A lot of great moments in this battle.  Everyone got their chance to shine.  Well . . . okay, everyone but poor, poor Castri.  So, I knew he was doomed.  I'd even pretty much made it clear to the player that Castri was doomed.  I really pushed the "Silt Runners hate elves a LOT" thing, and he totally got it.  In fact, the guy who played Castri was the best possible player for it.  He's a big time old-school Dark Sun fan, too.  So he was quite into the idea of the Silt Runners gunning for his elf, and he's also the coolest, most laid-back guy ever, so he was totally not bummed out by getting raked over the coals.  And ultimately killed.  Yeah, Castri died.  I knew he would.  When I playtested the encounter for myself, he did.  It was almost inevitable.  The player got that, too, and he was really fine with it.  I don't think I've ever seen a D&D player take his character's death as well as he did.  He's a great player, and just a really classy guy.  (He's the one I mentioned who'd DM’ed some Dark Sun for me at one point.)  So yeah, Castri died, but it wasn't a big deal, and it didn't dampen the fun or bring down anyone's spirits.  It served to punctuate the brutality of Athas, make the encounter feel difficult and deadly, really support the whole lore thing of the Silt Runners, and yet it didn't ruin the game or cause a TPK or piss anyone off out-of-character.  So really, as far as PC deaths go, it was the best possible PC death there could have been.  He's excited to come back next week, death penalty and all!

Everyone else lived, and escaped the map in round four.  With 24 survival days, some extra weapons, the box of goodies, the dead body of Castri slung over Yuka's brawny shoulders, and the corpse of the slain Silt Runner leader in Shikirr's greedy claws.  Four of six action points were used, but no dailies, and no healing fruits consumed yet.  The PCs spent seven healing surges in the battle, which is the same number I used when I ran the encounter for myself the first time.  But they haven't done the rests after the fight yet, and they're pretty badly beat up, so they'll use quite a few more surges when we start the next session.
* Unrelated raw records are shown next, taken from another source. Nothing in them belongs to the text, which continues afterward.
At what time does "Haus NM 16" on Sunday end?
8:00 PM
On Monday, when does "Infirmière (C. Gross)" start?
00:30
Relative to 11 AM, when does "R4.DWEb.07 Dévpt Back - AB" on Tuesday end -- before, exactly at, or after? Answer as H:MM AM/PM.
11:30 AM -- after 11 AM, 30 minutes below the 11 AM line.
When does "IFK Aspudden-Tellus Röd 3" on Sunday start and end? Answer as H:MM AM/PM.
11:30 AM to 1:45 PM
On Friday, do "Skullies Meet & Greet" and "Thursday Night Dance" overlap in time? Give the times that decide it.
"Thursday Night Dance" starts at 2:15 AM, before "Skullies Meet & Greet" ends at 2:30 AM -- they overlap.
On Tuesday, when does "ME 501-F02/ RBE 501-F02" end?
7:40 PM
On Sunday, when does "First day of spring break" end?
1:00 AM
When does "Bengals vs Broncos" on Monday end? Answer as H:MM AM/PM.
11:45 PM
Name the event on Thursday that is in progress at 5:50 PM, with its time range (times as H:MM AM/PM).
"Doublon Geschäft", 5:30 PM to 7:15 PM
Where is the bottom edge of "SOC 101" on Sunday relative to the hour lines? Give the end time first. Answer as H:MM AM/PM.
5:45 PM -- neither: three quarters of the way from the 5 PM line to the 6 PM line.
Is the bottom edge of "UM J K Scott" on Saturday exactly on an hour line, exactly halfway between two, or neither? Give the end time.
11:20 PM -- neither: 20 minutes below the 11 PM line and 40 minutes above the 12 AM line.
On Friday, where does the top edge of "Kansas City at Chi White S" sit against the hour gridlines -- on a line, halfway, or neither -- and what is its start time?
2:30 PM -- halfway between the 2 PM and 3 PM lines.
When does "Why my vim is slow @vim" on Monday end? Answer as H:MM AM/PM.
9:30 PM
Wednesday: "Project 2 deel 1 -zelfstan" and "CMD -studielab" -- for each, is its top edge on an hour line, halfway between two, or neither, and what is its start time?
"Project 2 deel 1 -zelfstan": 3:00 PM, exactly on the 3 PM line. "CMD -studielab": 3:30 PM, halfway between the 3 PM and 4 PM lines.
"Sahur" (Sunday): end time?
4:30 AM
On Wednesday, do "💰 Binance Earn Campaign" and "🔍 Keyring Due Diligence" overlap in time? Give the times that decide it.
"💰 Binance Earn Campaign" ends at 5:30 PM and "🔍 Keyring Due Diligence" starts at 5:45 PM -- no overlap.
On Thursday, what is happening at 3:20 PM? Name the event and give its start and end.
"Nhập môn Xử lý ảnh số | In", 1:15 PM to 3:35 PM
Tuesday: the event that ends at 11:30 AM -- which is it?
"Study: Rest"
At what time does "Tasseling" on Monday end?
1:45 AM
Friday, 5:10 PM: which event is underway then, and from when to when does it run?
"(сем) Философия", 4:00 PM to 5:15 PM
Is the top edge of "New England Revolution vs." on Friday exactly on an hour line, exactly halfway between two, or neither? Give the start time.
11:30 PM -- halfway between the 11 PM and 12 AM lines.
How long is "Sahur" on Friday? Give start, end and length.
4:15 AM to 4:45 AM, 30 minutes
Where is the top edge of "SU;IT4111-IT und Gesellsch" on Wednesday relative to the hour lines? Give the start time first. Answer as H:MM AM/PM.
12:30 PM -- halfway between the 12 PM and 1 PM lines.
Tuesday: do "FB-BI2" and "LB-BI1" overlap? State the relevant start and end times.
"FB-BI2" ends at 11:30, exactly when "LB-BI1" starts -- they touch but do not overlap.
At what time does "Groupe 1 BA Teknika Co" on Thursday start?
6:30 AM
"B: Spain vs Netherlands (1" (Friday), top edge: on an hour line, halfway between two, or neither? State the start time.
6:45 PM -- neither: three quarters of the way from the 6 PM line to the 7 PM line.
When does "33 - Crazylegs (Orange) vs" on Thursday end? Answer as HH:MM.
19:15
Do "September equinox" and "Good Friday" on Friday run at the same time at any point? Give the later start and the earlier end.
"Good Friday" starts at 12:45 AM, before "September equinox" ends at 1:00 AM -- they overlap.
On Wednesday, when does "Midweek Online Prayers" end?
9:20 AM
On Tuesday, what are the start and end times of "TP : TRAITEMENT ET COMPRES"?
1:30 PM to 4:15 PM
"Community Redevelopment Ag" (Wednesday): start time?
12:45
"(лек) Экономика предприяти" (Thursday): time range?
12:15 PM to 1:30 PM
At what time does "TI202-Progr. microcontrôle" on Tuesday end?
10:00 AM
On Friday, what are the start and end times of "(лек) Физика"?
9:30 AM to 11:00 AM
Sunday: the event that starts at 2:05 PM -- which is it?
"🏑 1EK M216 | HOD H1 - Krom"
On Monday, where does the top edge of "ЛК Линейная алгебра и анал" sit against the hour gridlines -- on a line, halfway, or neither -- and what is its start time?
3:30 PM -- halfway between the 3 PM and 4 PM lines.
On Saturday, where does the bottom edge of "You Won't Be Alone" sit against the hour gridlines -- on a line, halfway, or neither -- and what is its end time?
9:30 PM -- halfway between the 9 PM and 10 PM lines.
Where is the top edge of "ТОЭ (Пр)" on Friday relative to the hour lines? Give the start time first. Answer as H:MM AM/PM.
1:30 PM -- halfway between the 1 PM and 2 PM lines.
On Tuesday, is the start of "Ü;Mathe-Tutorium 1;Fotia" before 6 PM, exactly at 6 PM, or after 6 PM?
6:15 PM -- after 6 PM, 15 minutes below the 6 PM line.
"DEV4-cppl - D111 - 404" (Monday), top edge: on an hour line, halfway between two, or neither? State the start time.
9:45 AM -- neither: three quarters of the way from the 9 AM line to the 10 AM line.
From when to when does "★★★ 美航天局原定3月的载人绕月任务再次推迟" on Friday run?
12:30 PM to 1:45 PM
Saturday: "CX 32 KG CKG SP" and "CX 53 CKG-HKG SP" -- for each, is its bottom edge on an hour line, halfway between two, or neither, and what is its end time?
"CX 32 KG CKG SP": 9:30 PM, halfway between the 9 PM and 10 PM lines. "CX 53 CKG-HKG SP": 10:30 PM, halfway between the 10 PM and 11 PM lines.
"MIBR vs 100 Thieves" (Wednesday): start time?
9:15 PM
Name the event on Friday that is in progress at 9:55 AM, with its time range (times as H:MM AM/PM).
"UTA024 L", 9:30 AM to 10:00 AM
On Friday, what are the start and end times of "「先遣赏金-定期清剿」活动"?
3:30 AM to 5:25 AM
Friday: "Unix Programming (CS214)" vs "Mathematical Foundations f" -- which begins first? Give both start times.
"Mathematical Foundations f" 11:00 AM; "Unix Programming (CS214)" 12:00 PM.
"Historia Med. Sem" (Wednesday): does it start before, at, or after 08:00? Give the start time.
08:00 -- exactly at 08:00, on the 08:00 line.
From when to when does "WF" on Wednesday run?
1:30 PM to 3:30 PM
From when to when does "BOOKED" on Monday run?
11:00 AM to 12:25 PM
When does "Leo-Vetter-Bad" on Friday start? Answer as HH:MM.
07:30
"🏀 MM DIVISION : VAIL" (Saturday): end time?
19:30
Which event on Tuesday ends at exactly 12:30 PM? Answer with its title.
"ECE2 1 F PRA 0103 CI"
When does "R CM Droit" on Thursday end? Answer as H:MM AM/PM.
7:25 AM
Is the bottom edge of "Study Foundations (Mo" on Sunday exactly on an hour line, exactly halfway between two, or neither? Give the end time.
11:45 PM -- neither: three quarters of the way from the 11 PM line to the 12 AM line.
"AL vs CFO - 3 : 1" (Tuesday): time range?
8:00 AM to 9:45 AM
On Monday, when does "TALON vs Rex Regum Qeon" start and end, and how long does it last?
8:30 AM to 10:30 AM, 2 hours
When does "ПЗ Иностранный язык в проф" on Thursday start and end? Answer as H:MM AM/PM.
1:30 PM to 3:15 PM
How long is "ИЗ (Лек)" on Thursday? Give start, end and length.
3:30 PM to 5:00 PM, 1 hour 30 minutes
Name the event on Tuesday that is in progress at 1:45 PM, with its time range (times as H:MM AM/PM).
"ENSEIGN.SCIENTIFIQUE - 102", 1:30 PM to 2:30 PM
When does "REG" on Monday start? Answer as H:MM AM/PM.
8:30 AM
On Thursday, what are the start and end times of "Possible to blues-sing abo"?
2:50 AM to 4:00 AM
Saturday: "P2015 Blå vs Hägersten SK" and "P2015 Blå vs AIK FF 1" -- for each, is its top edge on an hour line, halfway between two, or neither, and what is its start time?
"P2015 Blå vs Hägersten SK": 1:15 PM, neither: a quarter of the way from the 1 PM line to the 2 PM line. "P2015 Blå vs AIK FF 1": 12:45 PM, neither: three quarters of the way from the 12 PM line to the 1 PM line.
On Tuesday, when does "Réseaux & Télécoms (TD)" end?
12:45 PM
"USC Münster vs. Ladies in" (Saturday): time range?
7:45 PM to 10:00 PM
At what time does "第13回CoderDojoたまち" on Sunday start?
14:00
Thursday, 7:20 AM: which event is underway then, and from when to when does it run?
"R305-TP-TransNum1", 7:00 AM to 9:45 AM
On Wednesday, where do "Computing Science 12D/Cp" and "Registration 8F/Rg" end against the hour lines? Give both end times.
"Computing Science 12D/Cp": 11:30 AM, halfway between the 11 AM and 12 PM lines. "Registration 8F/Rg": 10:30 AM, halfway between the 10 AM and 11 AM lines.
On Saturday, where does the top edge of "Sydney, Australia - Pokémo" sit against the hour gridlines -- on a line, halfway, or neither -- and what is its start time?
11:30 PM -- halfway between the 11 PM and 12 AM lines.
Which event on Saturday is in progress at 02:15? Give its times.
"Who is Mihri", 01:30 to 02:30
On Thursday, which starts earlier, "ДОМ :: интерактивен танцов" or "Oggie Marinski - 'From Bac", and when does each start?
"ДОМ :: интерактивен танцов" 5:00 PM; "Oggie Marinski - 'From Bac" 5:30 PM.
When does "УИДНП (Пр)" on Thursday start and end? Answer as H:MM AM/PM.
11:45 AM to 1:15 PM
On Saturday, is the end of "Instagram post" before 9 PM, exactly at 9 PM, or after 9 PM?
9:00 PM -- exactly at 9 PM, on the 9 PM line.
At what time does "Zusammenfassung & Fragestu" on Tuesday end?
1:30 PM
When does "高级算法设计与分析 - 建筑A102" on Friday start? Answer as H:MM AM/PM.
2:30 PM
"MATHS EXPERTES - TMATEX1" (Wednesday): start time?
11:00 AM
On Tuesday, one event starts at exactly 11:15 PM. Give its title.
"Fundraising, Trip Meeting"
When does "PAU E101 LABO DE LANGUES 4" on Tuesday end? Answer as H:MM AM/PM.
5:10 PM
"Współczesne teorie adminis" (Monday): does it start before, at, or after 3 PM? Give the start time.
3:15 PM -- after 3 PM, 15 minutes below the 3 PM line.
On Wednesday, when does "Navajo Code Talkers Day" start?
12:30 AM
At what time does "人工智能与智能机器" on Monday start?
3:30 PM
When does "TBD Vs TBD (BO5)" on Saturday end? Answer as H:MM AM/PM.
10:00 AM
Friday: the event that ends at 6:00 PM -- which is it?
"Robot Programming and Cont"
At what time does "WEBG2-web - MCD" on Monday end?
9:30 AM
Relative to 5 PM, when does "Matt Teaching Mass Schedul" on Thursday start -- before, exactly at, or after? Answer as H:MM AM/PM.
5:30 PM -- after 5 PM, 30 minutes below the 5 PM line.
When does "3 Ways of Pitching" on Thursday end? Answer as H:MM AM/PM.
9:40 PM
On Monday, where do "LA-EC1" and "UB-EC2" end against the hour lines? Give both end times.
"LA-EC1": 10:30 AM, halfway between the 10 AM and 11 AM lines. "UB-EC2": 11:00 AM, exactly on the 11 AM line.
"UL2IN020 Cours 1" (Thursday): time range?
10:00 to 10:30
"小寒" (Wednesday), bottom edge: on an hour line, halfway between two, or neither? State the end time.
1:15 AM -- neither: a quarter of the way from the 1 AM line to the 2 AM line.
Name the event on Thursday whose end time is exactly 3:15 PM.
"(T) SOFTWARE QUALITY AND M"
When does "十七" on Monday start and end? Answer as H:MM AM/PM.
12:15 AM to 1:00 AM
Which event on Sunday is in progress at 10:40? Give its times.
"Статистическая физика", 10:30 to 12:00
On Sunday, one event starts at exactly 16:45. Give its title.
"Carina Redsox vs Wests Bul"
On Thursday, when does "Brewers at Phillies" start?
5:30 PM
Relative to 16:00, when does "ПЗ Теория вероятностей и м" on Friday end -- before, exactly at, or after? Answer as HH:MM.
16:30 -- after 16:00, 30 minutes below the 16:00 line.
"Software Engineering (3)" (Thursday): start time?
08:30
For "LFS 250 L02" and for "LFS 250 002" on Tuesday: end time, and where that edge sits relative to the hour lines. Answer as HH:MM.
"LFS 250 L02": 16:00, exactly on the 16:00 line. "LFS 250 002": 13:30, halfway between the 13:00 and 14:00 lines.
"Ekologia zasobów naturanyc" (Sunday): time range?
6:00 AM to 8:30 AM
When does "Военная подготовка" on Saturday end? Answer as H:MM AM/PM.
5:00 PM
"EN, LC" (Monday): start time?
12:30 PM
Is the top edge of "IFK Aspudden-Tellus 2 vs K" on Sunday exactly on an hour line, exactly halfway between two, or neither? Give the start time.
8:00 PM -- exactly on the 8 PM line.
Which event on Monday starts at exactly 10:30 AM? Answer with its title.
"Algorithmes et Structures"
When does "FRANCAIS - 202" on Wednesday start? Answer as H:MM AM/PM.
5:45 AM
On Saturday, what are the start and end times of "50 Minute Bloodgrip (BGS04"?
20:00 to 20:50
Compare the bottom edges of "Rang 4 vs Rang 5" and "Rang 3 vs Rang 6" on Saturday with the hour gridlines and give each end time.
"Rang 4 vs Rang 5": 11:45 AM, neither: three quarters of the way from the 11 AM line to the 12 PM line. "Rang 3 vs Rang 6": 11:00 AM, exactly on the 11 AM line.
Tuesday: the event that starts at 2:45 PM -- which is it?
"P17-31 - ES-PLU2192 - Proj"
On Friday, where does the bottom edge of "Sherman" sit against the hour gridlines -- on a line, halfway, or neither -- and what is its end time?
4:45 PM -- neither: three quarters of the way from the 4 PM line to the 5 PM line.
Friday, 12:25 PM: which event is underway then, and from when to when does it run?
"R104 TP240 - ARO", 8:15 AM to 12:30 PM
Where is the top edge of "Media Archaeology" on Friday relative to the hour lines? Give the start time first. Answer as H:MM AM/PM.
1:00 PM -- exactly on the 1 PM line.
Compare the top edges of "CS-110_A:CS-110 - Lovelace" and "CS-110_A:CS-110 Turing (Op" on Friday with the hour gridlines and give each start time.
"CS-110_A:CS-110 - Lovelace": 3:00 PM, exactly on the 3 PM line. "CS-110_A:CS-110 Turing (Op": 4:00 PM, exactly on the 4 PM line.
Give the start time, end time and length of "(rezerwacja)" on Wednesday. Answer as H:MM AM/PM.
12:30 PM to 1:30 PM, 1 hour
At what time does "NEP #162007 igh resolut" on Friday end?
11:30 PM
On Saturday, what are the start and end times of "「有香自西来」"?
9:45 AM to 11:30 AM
Barcan used 0 surges, 0 dailies, 1 action point, and ended with 4 hit points.  He critted the Inciter to end the battle with his encounter power Ray of the Moon, which was a huge moment and much needed.  His player gained 4 renown.

Castri used 1 surge, 0 dailies, 0 action points, and ended up dead with no hit points.  He kinda just got the crap kicked out of him, but he had lots of fun anyway, and is ready to come back with a vengeance next week.  His player gained 4 renown.

Jarvix used 0 surges, 0 dailies, 1 action point, and ended with 8 hit points.  He saved Phye from certain doom with a timely Excise From Sight Veiled Alliance power, and made great use of his twice-per-encounter Distract power, too.  (Oh, and he even used Send Thoughts in battle, to secretly tell someone across the field to KILL THE INCITER!)  His player gained 4 renown.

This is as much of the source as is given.